Rewrite the material below, putting "Queens" wherever "Brooklyn" appears and leaving every other word unchanged.
──────
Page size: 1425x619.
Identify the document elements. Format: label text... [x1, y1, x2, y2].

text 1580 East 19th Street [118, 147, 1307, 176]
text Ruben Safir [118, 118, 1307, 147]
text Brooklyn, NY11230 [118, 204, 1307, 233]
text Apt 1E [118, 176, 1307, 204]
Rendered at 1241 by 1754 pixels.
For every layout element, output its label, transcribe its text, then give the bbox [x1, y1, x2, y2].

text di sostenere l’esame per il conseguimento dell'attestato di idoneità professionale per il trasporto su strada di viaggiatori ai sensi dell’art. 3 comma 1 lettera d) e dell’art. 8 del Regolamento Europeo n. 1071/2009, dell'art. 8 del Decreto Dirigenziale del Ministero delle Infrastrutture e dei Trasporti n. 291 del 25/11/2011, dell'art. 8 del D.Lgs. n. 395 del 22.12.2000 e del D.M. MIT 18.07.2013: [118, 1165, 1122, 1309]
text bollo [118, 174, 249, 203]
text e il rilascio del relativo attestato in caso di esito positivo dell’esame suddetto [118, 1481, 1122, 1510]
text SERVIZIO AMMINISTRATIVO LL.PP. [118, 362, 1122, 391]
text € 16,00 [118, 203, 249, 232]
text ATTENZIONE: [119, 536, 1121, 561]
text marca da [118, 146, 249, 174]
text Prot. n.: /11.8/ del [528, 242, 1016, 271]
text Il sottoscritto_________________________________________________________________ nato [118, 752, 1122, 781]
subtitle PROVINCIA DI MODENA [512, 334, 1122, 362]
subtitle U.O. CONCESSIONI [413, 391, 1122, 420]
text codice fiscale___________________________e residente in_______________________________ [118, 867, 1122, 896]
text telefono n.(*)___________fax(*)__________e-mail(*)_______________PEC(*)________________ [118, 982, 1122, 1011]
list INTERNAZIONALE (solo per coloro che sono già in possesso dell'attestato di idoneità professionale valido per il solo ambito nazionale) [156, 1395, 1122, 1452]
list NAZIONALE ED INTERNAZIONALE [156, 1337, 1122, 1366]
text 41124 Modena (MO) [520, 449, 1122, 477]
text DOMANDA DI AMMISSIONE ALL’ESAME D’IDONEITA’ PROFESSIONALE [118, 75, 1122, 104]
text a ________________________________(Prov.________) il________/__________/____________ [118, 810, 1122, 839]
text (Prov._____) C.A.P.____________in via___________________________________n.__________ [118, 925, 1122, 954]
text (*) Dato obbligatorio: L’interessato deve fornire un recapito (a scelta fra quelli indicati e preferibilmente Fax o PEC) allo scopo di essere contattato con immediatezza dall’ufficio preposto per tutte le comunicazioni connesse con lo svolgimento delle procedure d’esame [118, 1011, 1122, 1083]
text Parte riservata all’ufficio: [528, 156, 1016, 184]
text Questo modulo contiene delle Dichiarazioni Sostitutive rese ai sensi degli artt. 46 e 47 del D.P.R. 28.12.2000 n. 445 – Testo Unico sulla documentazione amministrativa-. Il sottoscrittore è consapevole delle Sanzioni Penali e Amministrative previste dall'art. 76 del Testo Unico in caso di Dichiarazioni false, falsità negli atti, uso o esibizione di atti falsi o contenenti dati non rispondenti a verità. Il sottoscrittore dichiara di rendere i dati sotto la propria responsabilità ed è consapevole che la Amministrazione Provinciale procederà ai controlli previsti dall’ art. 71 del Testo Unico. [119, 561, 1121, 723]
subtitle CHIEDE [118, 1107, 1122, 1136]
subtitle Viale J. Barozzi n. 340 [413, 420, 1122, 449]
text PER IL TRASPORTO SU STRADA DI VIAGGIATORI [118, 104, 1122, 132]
──────
RIGHT ANSWER:
Page size: 1425x619.
Identify the document elements. Format: label text... [x1, y1, x2, y2].

text 1580 East 19th Street [118, 147, 1307, 176]
text Ruben Safir [118, 118, 1307, 147]
text Queens, NY11230 [118, 204, 1307, 233]
text Apt 1E [118, 176, 1307, 204]
Rendered at 1241 by 1754 pixels.
For every layout element, output its label, transcribe its text, then give the bbox [x1, y1, x2, y2].

text di sostenere l’esame per il conseguimento dell'attestato di idoneità professionale per il trasporto su strada di viaggiatori ai sensi dell’art. 3 comma 1 lettera d) e dell’art. 8 del Regolamento Europeo n. 1071/2009, dell'art. 8 del Decreto Dirigenziale del Ministero delle Infrastrutture e dei Trasporti n. 291 del 25/11/2011, dell'art. 8 del D.Lgs. n. 395 del 22.12.2000 e del D.M. MIT 18.07.2013: [118, 1165, 1122, 1309]
text bollo [118, 174, 249, 203]
text e il rilascio del relativo attestato in caso di esito positivo dell’esame suddetto [118, 1481, 1122, 1510]
text SERVIZIO AMMINISTRATIVO LL.PP. [118, 362, 1122, 391]
text € 16,00 [118, 203, 249, 232]
text ATTENZIONE: [119, 536, 1121, 561]
text marca da [118, 146, 249, 174]
text Prot. n.: /11.8/ del [528, 242, 1016, 271]
text Il sottoscritto_________________________________________________________________ nato [118, 752, 1122, 781]
subtitle PROVINCIA DI MODENA [512, 334, 1122, 362]
subtitle U.O. CONCESSIONI [413, 391, 1122, 420]
text codice fiscale___________________________e residente in_______________________________ [118, 867, 1122, 896]
text telefono n.(*)___________fax(*)__________e-mail(*)_______________PEC(*)________________ [118, 982, 1122, 1011]
list INTERNAZIONALE (solo per coloro che sono già in possesso dell'attestato di idoneità professionale valido per il solo ambito nazionale) [156, 1395, 1122, 1452]
list NAZIONALE ED INTERNAZIONALE [156, 1337, 1122, 1366]
text 41124 Modena (MO) [520, 449, 1122, 477]
text DOMANDA DI AMMISSIONE ALL’ESAME D’IDONEITA’ PROFESSIONALE [118, 75, 1122, 104]
text a ________________________________(Prov.________) il________/__________/____________ [118, 810, 1122, 839]
text (Prov._____) C.A.P.____________in via___________________________________n.__________ [118, 925, 1122, 954]
text (*) Dato obbligatorio: L’interessato deve fornire un recapito (a scelta fra quelli indicati e preferibilmente Fax o PEC) allo scopo di essere contattato con immediatezza dall’ufficio preposto per tutte le comunicazioni connesse con lo svolgimento delle procedure d’esame [118, 1011, 1122, 1083]
text Parte riservata all’ufficio: [528, 156, 1016, 184]
text Questo modulo contiene delle Dichiarazioni Sostitutive rese ai sensi degli artt. 46 e 47 del D.P.R. 28.12.2000 n. 445 – Testo Unico sulla documentazione amministrativa-. Il sottoscrittore è consapevole delle Sanzioni Penali e Amministrative previste dall'art. 76 del Testo Unico in caso di Dichiarazioni false, falsità negli atti, uso o esibizione di atti falsi o contenenti dati non rispondenti a verità. Il sottoscrittore dichiara di rendere i dati sotto la propria responsabilità ed è consapevole che la Amministrazione Provinciale procederà ai controlli previsti dall’ art. 71 del Testo Unico. [119, 561, 1121, 723]
subtitle CHIEDE [118, 1107, 1122, 1136]
subtitle Viale J. Barozzi n. 340 [413, 420, 1122, 449]
text PER IL TRASPORTO SU STRADA DI VIAGGIATORI [118, 104, 1122, 132]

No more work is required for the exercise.